How Do I Know If My Blood Pressure Is a Problem for Me?

The only way to know if you have high blood pressure is to have it measured by a health professional. Even people with very severe hypertension feel perfectly fine. This is why hypertension is sometimes called the silent killer - because it usually has no symptoms. So get your blood pressure measured regularly before any damage occurs.

Your blood pressure is actually two pressures, first is the rush of blood with each heartbeat, second is the smaller surge in between heartbeats. The first number is the systolic pressure, read as 'over' the second reading, the diastolic pressure.

Blood pressure is measured using a blood pressure cuff and pressure gauge, officially named the sphygmomanometer. This cuff, which is wrapped around your arm, is a cloth-covered rubber tube. By squeezing the rubber bulb, we fill this tube with air, tightening it and constricting your arm's blood vessels.

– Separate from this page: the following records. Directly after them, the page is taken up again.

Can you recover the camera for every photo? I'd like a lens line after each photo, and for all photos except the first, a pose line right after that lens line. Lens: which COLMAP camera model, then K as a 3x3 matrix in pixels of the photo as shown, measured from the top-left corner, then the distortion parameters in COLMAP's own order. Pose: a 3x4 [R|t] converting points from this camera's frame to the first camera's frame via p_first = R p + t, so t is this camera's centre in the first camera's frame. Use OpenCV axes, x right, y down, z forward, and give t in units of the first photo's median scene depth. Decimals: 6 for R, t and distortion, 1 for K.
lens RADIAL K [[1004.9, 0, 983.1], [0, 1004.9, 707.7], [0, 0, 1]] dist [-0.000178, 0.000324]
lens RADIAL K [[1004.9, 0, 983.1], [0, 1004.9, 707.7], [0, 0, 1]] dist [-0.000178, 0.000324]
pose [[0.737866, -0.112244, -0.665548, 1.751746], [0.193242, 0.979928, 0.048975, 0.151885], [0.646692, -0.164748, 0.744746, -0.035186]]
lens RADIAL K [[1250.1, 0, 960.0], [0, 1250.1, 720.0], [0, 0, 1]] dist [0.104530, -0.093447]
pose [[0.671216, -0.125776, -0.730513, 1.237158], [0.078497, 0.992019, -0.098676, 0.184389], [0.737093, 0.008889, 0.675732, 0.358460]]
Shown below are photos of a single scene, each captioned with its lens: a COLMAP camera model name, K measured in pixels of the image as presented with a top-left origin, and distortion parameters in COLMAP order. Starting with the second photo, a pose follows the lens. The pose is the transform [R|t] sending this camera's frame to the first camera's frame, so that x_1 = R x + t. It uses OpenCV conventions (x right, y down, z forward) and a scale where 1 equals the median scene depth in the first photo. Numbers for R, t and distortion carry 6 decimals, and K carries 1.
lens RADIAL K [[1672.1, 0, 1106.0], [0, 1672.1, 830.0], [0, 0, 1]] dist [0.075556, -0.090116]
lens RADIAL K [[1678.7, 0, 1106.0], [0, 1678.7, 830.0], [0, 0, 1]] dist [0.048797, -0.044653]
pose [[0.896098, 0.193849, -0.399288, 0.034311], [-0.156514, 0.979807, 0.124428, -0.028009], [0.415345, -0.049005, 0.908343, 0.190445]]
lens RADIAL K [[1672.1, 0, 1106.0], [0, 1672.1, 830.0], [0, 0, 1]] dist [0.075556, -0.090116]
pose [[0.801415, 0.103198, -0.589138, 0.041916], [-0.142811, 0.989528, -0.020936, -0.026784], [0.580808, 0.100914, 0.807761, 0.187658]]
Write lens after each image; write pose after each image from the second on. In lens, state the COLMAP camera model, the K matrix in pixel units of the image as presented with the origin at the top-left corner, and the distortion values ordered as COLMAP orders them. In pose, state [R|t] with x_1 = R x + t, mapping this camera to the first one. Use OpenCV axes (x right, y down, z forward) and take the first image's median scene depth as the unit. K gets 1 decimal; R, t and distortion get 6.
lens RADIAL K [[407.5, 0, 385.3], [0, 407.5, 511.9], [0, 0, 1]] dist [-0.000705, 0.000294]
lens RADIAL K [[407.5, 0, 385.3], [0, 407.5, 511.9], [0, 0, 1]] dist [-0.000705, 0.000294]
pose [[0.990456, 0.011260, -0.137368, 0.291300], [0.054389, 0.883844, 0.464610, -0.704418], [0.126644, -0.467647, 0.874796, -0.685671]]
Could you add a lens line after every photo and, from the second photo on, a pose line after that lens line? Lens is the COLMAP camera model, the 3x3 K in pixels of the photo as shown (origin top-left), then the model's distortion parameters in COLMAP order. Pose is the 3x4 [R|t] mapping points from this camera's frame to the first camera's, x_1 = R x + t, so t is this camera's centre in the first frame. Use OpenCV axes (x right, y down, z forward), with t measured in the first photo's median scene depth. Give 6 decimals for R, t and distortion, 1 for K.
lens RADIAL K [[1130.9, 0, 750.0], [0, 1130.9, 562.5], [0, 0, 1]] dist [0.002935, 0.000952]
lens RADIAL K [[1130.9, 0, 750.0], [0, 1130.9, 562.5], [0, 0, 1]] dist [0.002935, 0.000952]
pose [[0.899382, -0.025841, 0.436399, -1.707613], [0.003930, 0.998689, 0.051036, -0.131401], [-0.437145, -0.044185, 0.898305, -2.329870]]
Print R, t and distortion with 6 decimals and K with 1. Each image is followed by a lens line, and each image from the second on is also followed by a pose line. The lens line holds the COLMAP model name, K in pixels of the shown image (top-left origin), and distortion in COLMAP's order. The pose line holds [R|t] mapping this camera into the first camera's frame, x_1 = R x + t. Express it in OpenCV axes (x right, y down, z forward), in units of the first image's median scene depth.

Then the air is let out of the cuff slowly. As the cuff loosens its grip on your arm's arteries, the heart is able to push some blood past the cuff. You can tell when this occurs by listening with a stethoscope on the artery below the cuff; the pressure of the cuff at the point you hear this pulse of blood is your first blood pressure reading, the systolic reading. Then more air is let our of the cuff, and eventually the point is reached where the cuff's pressure equals the lowest pressure heartbeats. The cuff's pressure at this point is the diastolic reading. Below this pressure, you can no longer hear the blood moving through the arteries with the stethoscope.